American Federation of Teachers President Randi Weingarten, while making a call for Emanuel to collaborate with the union, also took up the CTU's agenda outlined in its recent report, "The Schools Our Children Deserve."

The report focuses on the urgent need for better funding, an enriched curriculum with art and music, and wraparound social services. "If all those with silver spoons in their mouth can get the help, what about the children of this city?" Weingarten shouted.

When the final speaker, CTU President Karen Lewis, took the stage, she got a rock star's welcome. "We are determined to fight for public education," she said. "For the [children's] futures and our futures. We are gathered here to show the world that we are united, we are here to show the world that this is what unity looks like...This is a national fight. Teachers and paraprofessionals are fighting the failed status quo reforms."

Emanuel, she reminded the crowd, last year cancelled a 4 percent raise for teachers that had been previously negotiated. "And they call us thugs?" she asked. At one point, Lewis was interrupted by a man who yelled, "Strike!" With a big smile on her face, she said, "What?" as the crowd chanted, "Strike!
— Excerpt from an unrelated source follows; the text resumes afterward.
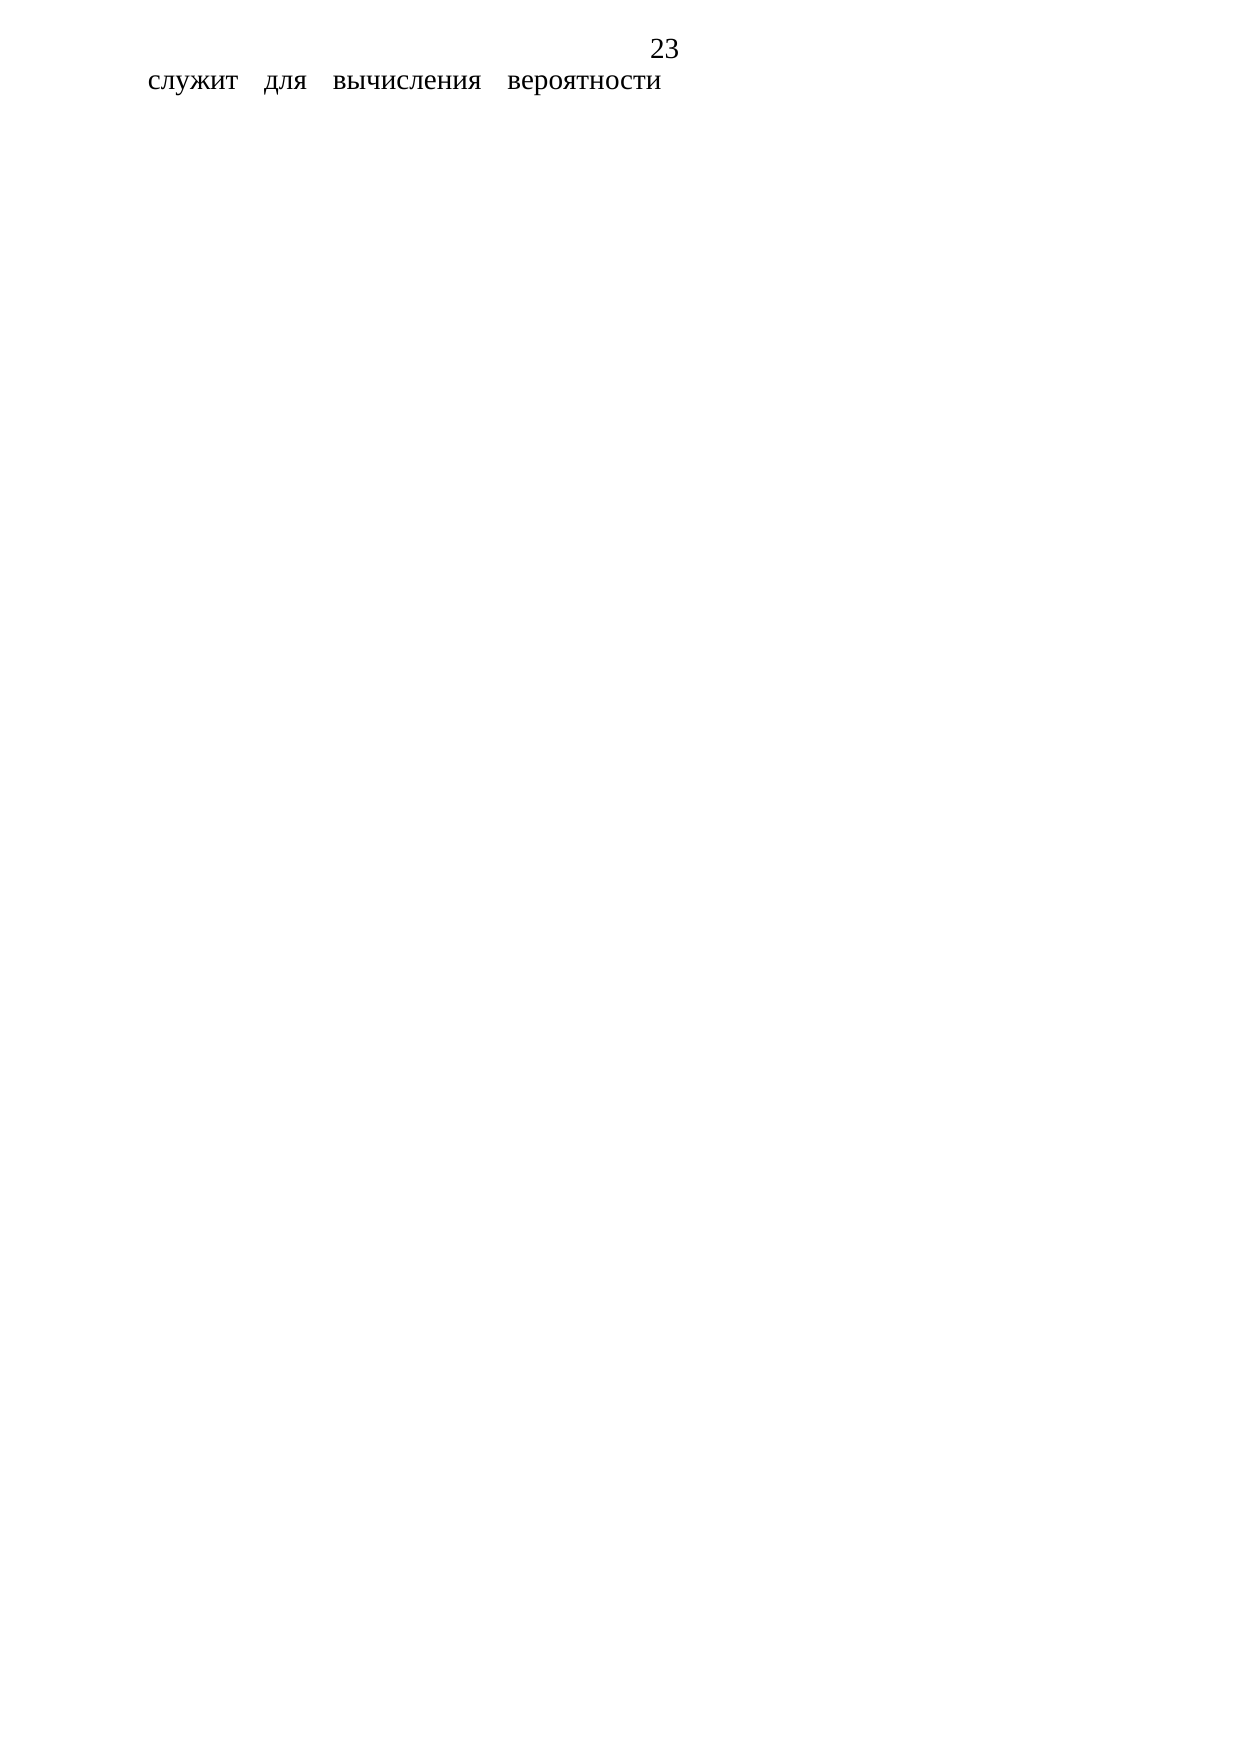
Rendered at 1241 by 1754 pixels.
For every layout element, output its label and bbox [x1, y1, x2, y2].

text [148, 62, 1181, 96]
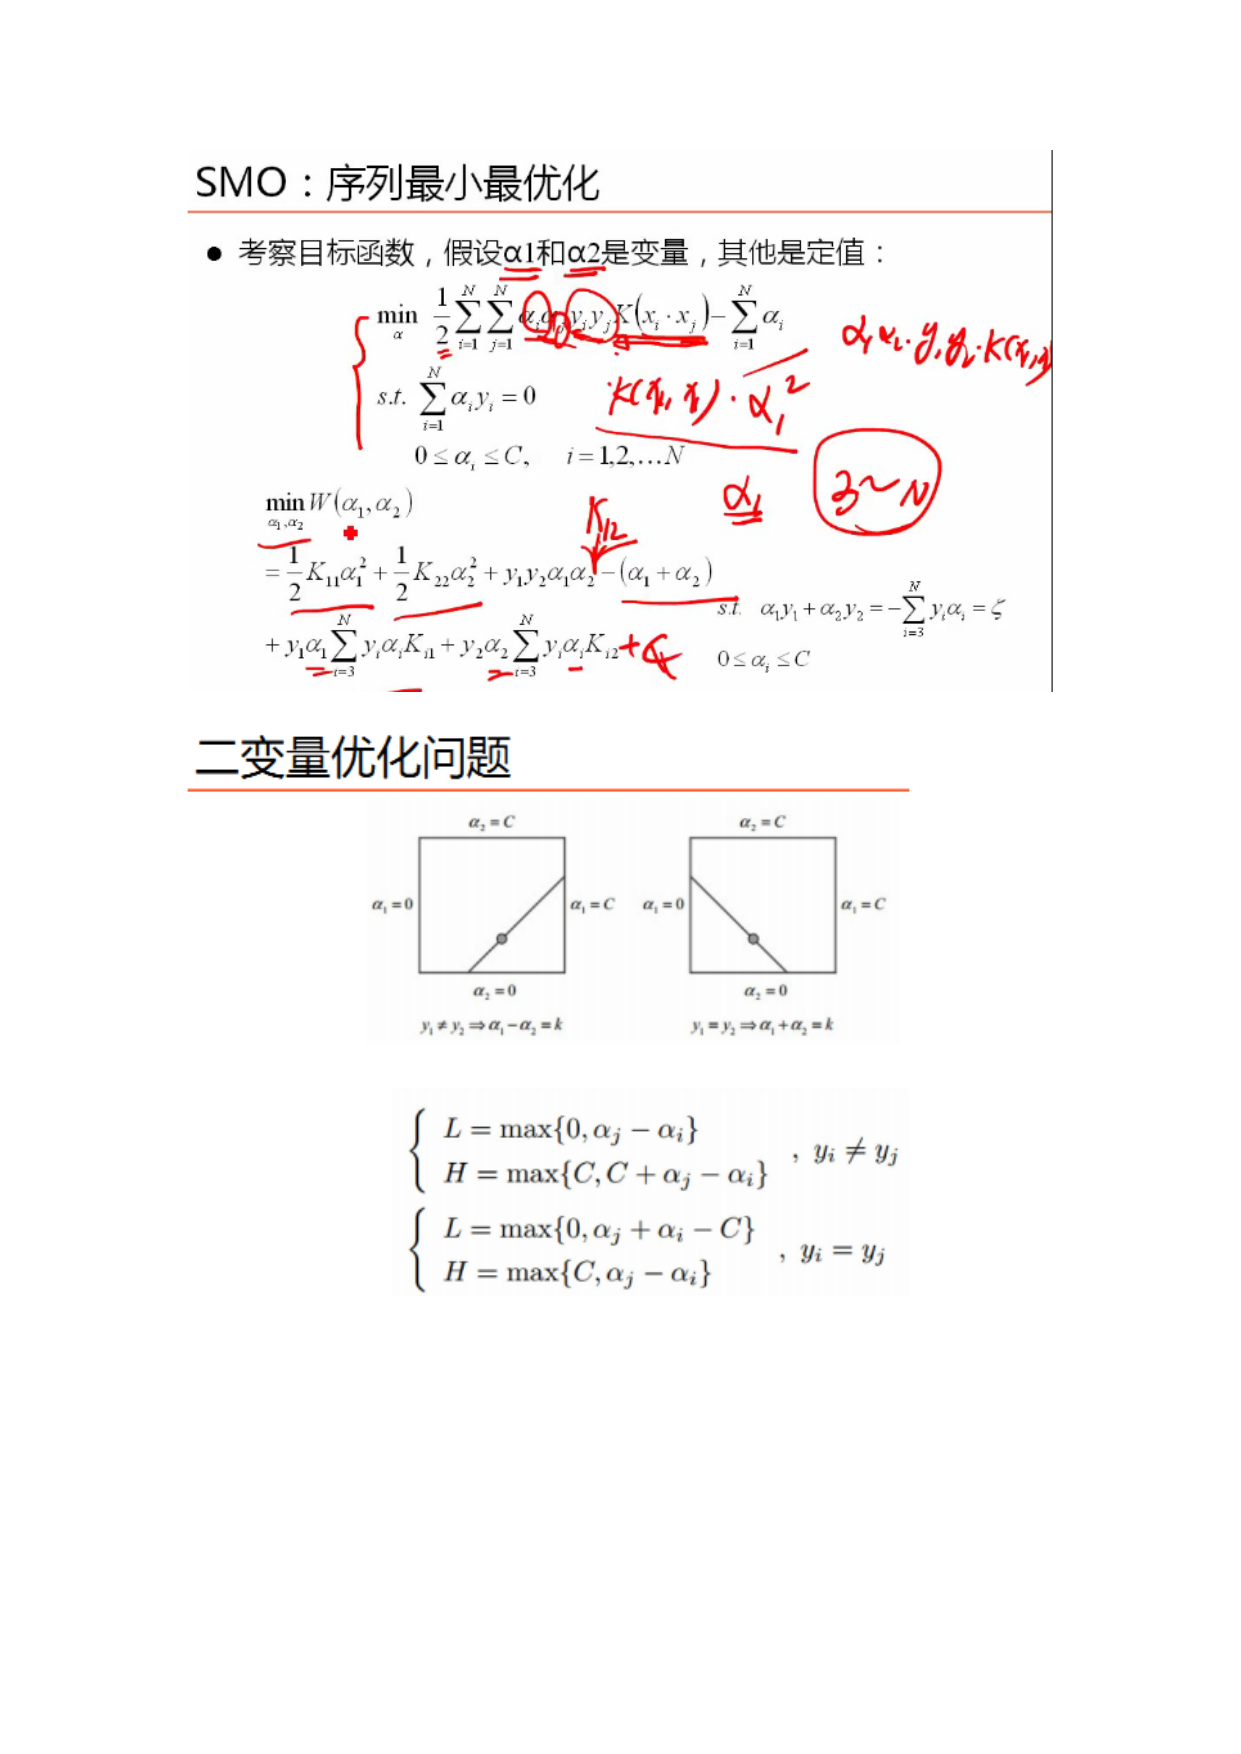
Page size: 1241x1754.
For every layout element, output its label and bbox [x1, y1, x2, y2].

Strike!"

Meanwhile, at the outdoor rally, a couple of elementary school teachers from the city's Southwest Side explained what brought them out.

"It is all about respect," Angelica said. "We don't mind working, but we won't do it for free. We deserve to be fairly compensated for the extra 90 minutes and longer school year we are required to work next school year." Her colleague Jessica added, "We're sick of the bullying and unfair blame placed on teachers. We want to be treated fairly."

That sentiment was clearly felt throughout the day's events. As the outdoor rally kicked off, speaker after speaker mentioned the extra time, money and hard work teachers put in on a daily basis only to have their so-called "failing" schools shut down or placed in a "turnaround" status, where all teachers are fired.

THE CHICAGO Public Schools (CPS) and CTU officials are far apart in contract negotiations. The major sticking points are compensation for teachers, class size, current staffing levels and equitable funding for resources in all schools. By law, teachers will be obligated to work a longer school day and year that will amount to over 20 percent more time in the classroom. CPS officials have countered by offering a 2 percent pay raise next year and a pay freeze the following year, to be followed by an undefined merit pay system based on student test scores.

To many, the proposal is an insult. "These people making decisions for the city's students need to walk in our shoes," declared Lulu, a middle school teacher in Chicago. "Many of them have never worked as a teacher, yet they are making all of the decisions."

Adding injury to insult, Emanuel and his unelected school board have threatened that class sizes will balloon to 55 students if the teachers don't give in to their demands.

Currently, a three-member panel is heading up the fact-finding process that is part of the new law governing CTU's negotiations with CPS. The fact-finders' report on negotiations is expected sometime in late June or early July. If the union decides to reject the proposal presented by the panel, they must wait 30 days before delivering a strike notice to CPS.

However, the CTU can go forward with a strike authorization vote before the end of the school year--and the union is well within its contractual right to take such a vote soon. A strike authorization would not necessarily send the teachers out on strike. Rather, it would show CTU members' discontent with current talks and set things in motion for a possible strike in the fall if CPS won't agree to a good contract.

The most recent data released by the union shows that CTU members will do whatever it takes to stand up for their profession and good schools, as school after school have held mock strike votes.

Furthermore, a recent Chicago Tribuneopinion poll found that Chicagoans overwhelming trust the union over Mayor Emanuel when it comes to educational decisions.

It's clear that many people will support the teachers if they're forced to go out on strike, and that was apparent as the teachers took to the streets. As the Tribune report noted, "The survey results could serve as a warning sign to the mayor not to engage in a full-throated contract battle with the Chicago Teachers Union, which has already begun polling its members and galvanizing its allies in preparation for a possible strike next fall."

The teachers' militant mood was captured by CTU Vice President Jesse Sharkey as he gave the final speech at the outdoor rally. He urged his union brothers and sisters to join him on the top steps of the stage as he delivered his speech. The crowd soon broke into song with "Solidarity Forever" while standing in front of a huge banner affirming that teachers were "Standing Strong for the Schools Chicago Students Deserve."

A little later, the 4,500 teachers exited the Auditorium Theater and joined the 1,500 people at the outdoor rally as they flowed onto Michigan Avenue. Chants of "Hey, hey, ho ho, Rahm Emanuel has got to go" and "We need teachers, we need books, we need the money that Rahm took" echoed throughout downtown as the march headed towards CPS headquarters and the financial district.

Most teachers believe they must stand up to Mayor Emanuel now in order to save not only the schools, but the teaching profession as well. As Rachel, a high school teacher on the city's Northwest Side, said:

Thirty years ago, when the union last went out on strike, they sacrificed a lot to get us where we are today. We have to learn from our past and carry on that fighting tradition to make teaching in Chicago's schools a worthy career.

If the May 23 march and rally was any indication of things to come, Rahm Emanuel is in for a big fight.